Picture supply: Getty Photos
Shares in FTSE 100 media big WPP (LSE: WPP) soared to over 1,900p in 2017, however have since slumped to round 500p.
We noticed a short restoration after the 2020 inventory market crash. However WPP is the worst Footsie performer to this point in 2025, dropping a 3rd of its worth 12 months to this point. Hmm, perhaps I ought to mud off my contrarian purchase button.
What’s fallacious now?
On 9 June the corporate introduced the pending departure of CEO Mark Learn, who took over from Sir Martin Sorrell in 2018. It appears he “determined that the time is true for him handy over to a brand new chief and the seek for a successor is underway“.
Does this sounds a bit sudden, and perhaps not nicely ready? I ponder if he’d have made the identical determination had the corporate not simply misplaced a $1.7bn Mars media deal? And if it hadn’t additionally misplaced huge contracts with Pfizer and Coca-Cola? Some sources are suggesting his days have been numbered.
However doesn’t it imply we needs to be contemplating promoting WPP shares? And that I is likely to be mad to consider shopping for?

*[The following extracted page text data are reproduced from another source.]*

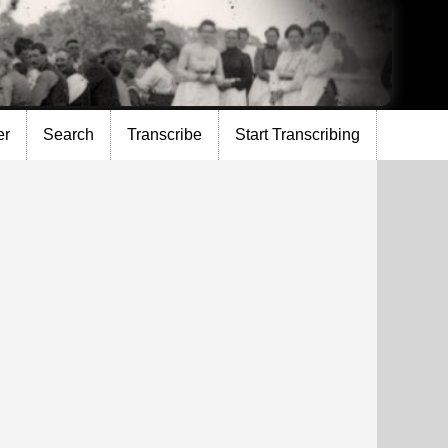
er
Search
Transcribe
Start Transcribing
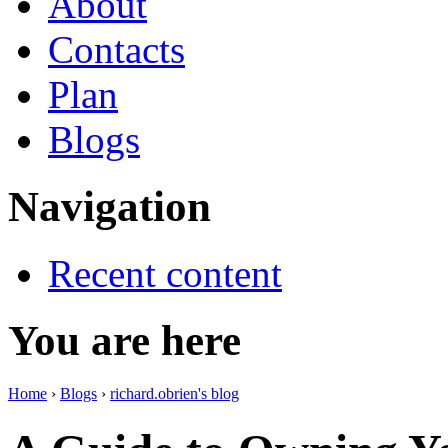
About
Contacts
Plan
Blogs
Navigation
Recent content
You are here
Home
›
Blogs
›
richard.obrien's blog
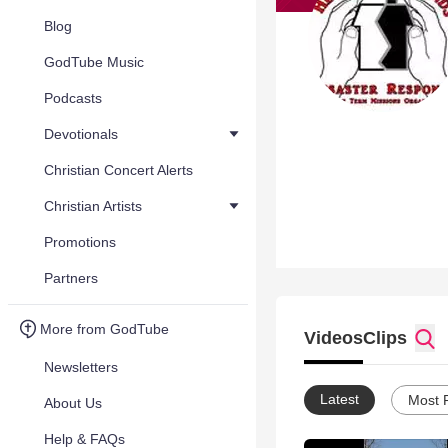
Blog
GodTube Music
Podcasts
Devotionals
Christian Concert Alerts
Christian Artists
Promotions
Partners
More from GodTube
Videos
Clips
Newsletters
Latest
Most 
About Us
Help & FAQs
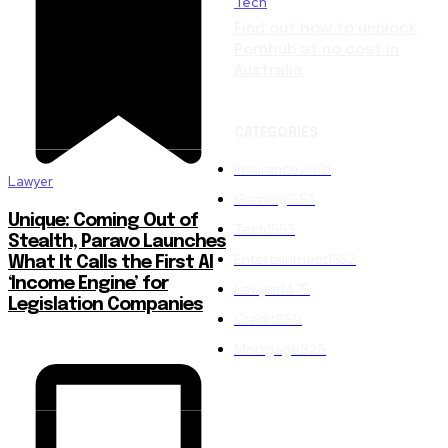
Tech
Find out how to unblock
Pornhub at no cost in
Australia
CATEGORIES
Insurance
2001
Lawyer
Gaming
1553
Unique: Coming Out of
Tech
1553
Stealth, Paravo Launches
Entertainment
1552
What It Calls the First AI
‘Income Engine’ for
Lawyer
1475
Legislation Companies
Credit
850
Mortgage
826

Unhealthy occasions make unhealthy decisons
We’re at present nonetheless affected by inflation and excessive rates of interest. And we simply heard that the UK financial system shrank 0.3% in April. The US is in some turmoil too, with inflation fears rising on the again of President Trump’s aggressive method to worldwide commerce.

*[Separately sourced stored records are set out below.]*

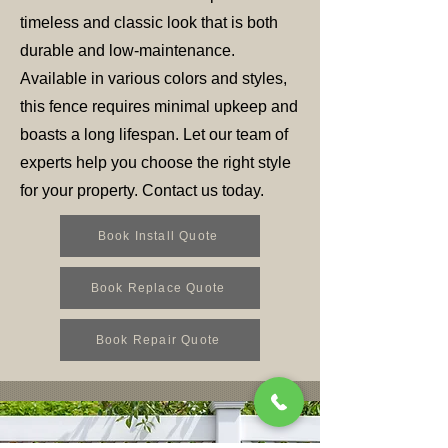
timeless and classic look that is both
durable and low-maintenance.
Available in various colors and styles,
this fence requires minimal upkeep and
boasts a long lifespan. Let our team of
experts help you choose the right style
for your property. Contact us today.
Book Install Quote
Book Replace Quote
Book Repair Quote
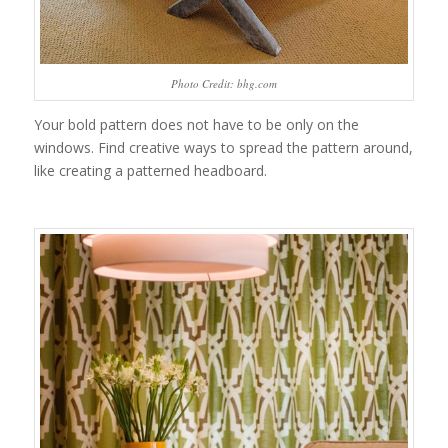
Photo Credit: bhg.com
Your bold pattern does not have to be only on the
windows. Find creative ways to spread the pattern around,
like creating a patterned headboard.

That is certainly a time when corporations have greater priorities than advertising and marketing, promoting, and media spend. And that in flip should make short-term information a poor indicator of whether or not we should always take into account shopping for shares in a sector like this.
And isn’t that when contrarian buyers who see long-term attraction ought to take into consideration leaping in and shopping for, whereas a inventory is down?
What are the sights?
There’s a forecast dividend yield of seven% at WPP, boosted by the fallen share value. Locking in that form of return might be properly worthwhile. Nevertheless it is dependent upon whether or not the dividend is more likely to be sustained.
Forecasts at present recommend it is going to be, no less than till 2027. And that it needs to be solidly coated by earnings. Analysts additionally suppose earnings will develop within the subsequent three years. However I ponder in the event that they is likely to be a bit outdated now and will reduce after they get their heads spherical the newest outlook? That’s a hazard.
Most brokers have WPP as a Maintain, regardless of setting a value goal vary of 520p to 740p — with the shares at 550p on the time of writing. It suggests their ideas are dominated by uncertainty proper now and so they don’t wish to commit.
What to do?
WPP wants to reply to a altering enterprise. And it’s one by which synthetic intelligence (AI) is more likely to play an growing half. May that open competitors to leaner and smarter AI-based operations? It’s doable WPP might go the way in which of dinosaurs.
However expertise constructed up over many years ought to nonetheless depend for lots. And for individuals who see a worthwhile long-term future for this sort of enterprise, WPP certainly must be one to think about for a possible (dangerous) restoration purchase.